L’idée d’un « grand tout », qui englobe une totalité *, une divinité quelconque, d’une obédience religieuse ou non, ça n’existe pas ! Le « grand tout » ne serait qu’une totalité, l’univers, dans son entier, eh eh, il ne peut être décrété par une entité qui engloberait la totalité, non, c’est au-delà ! Dans une ignorance certaine, il faut ** accepter ce fait, pour contrebalancer cette croyance, d’une certitude…

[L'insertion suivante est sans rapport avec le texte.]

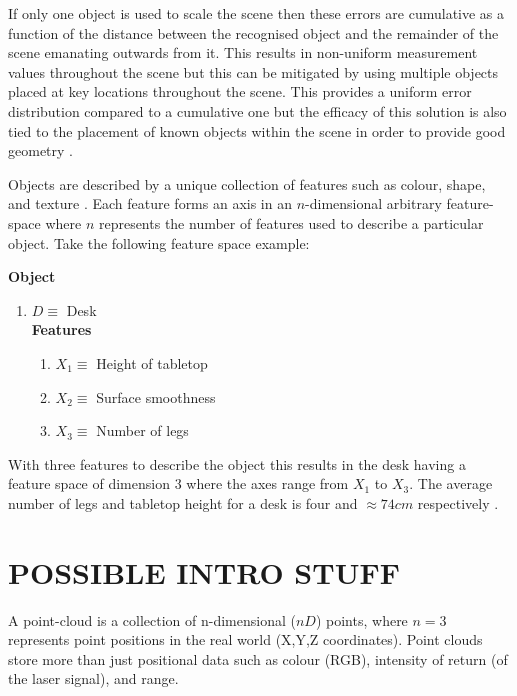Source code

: If only one object is used to scale the scene then these errors are cumulative as a function of the distance between the recognised object and the remainder of the scene emanating outwards from it. This results in non-uniform measurement values throughout the scene but this can be mitigated by using multiple objects placed at key locations throughout the scene. This provides a uniform error distribution compared to a cumulative one but the efficacy of this solution is also tied to the placement of known objects within the scene in order to provide good geometry \citep{rashidi_generating_2014}.





Objects are described by a unique collection of features such as colour, shape, and texture \citep{davidson-pilon_machine_2012}. Each feature forms an axis in an $n$-dimensional arbitrary feature-space where $n$ represents the number of features used to describe a particular object. Take the following feature space example:

\textbf{Object}
\begin{enumerate}
	\item $D \equiv $ Desk \\
	\textbf{Features}
	\begin{enumerate}
		\item $X_1 \equiv$ Height of tabletop
		\item $X_2 \equiv$ Surface smoothness
		\item $X_3 \equiv$ Number of legs
	\end{enumerate}
\end{enumerate}

With three features to describe the object this results in the desk having a feature space of dimension $3$ where the axes range from $X_1$ to $X_3$. The average number of legs and tabletop height for a desk is four and $\approx74cm$ respectively \citep{budnick_29_2014}.

\section{POSSIBLE INTRO STUFF}
A point-cloud is a collection of n-dimensional ($nD$) points, where $n=3$  represents point positions in the real world (X,Y,Z coordinates). Point clouds store more than just positional data such as colour (RGB), intensity of return (of the laser signal), and range. 

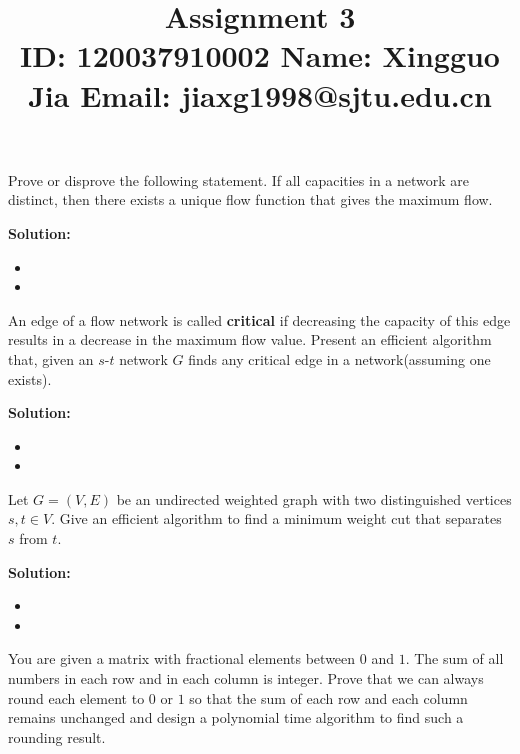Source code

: \documentclass{article}
\title{{\bf Assignment 3} \\ {\large ID: 120037910002 } {\large Name: Xingguo Jia } {\large Email: jiaxg1998@sjtu.edu.cn}}
\author{}
\date{}
\newcounter{exercise}
\newcommand{\<}{
    \langle}
\renewcommand{\>}{
    \rangle}
\begin{document}
\maketitle


{\large





\begin{exercise}
Prove or disprove the following statement. If all capacities in a network are distinct,
 then there exists a unique flow function that gives the maximum flow.
\end{exercise}

\textbf{Solution:}
\begin{itemize}
    \item 
    \item 
\end{itemize}



\begin{exercise}
An edge of a flow network is called \textbf{critical} if decreasing the capacity of this edge results in a decrease in the maximum flow value. Present an efficient algorithm that, given an $s$-$t$ network $G$ finds any critical edge in a network(assuming one exists).
\end{exercise}

\textbf{Solution:}
\begin{itemize}
    \item 
    \item 
\end{itemize}



\begin{exercise}
Let $G=(V,E)$ be an undirected weighted graph with two distinguished vertices $s,t\in V$. Give an efficient algorithm to find a minimum weight cut that separates $s$ from $t$.
\end{exercise}

\textbf{Solution:}
\begin{itemize}
    \item 
    \item 
\end{itemize}



\begin{exercise}
You are given a matrix with fractional elements between $0$ and $1$. The sum of all numbers in each row and in each column is integer. Prove that we can always round each element to $0$ or $1$ so that the sum of each row and each column remains unchanged and design a polynomial time algorithm to find such a rounding result.
\end{exercise}

}
\end{document}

* (Cette tentation de la simplification des choses qu’éprouvent bien des êtres, afin de décider à la place des autres, d’une réalité maquillée imposée par la force d’une loi, d’un dogme irréfutable [qu’ils ont érigé à des fins souvent despotiques] et maintes fois repris sous diverses manières à travers des philosophies, des religions, ou des sciences suspectes voulant tout unifier ; comme de cette tentation, ici et ailleurs, d’une écriture, d’un roman, ou d’une œuvre ultime, voire d’une énumération encyclopédique, sont toutes les tentations d’une réduction des choses, une synthèse voulant raconter une histoire, un mythe, une croyance, une certitude, un fait avéré, que notre affect a souvent besoin d’établir pour un apaisement de l’âme ; régulation, toujours, tempérée par le vivant avec plus ou moins de succès à travers des principes « homéostatiques », sortes de thermostats amenant à une température existentielle « acceptable » momentanément, afin de survivre dans les meilleures conditions possibles…)

** (Pourquoi donc « il faut » ? : juste un équilibre homéostatique à maintenir, ici. Une régulation de l’être, la vie y a songé depuis le début, simple histoire de survie, etc.)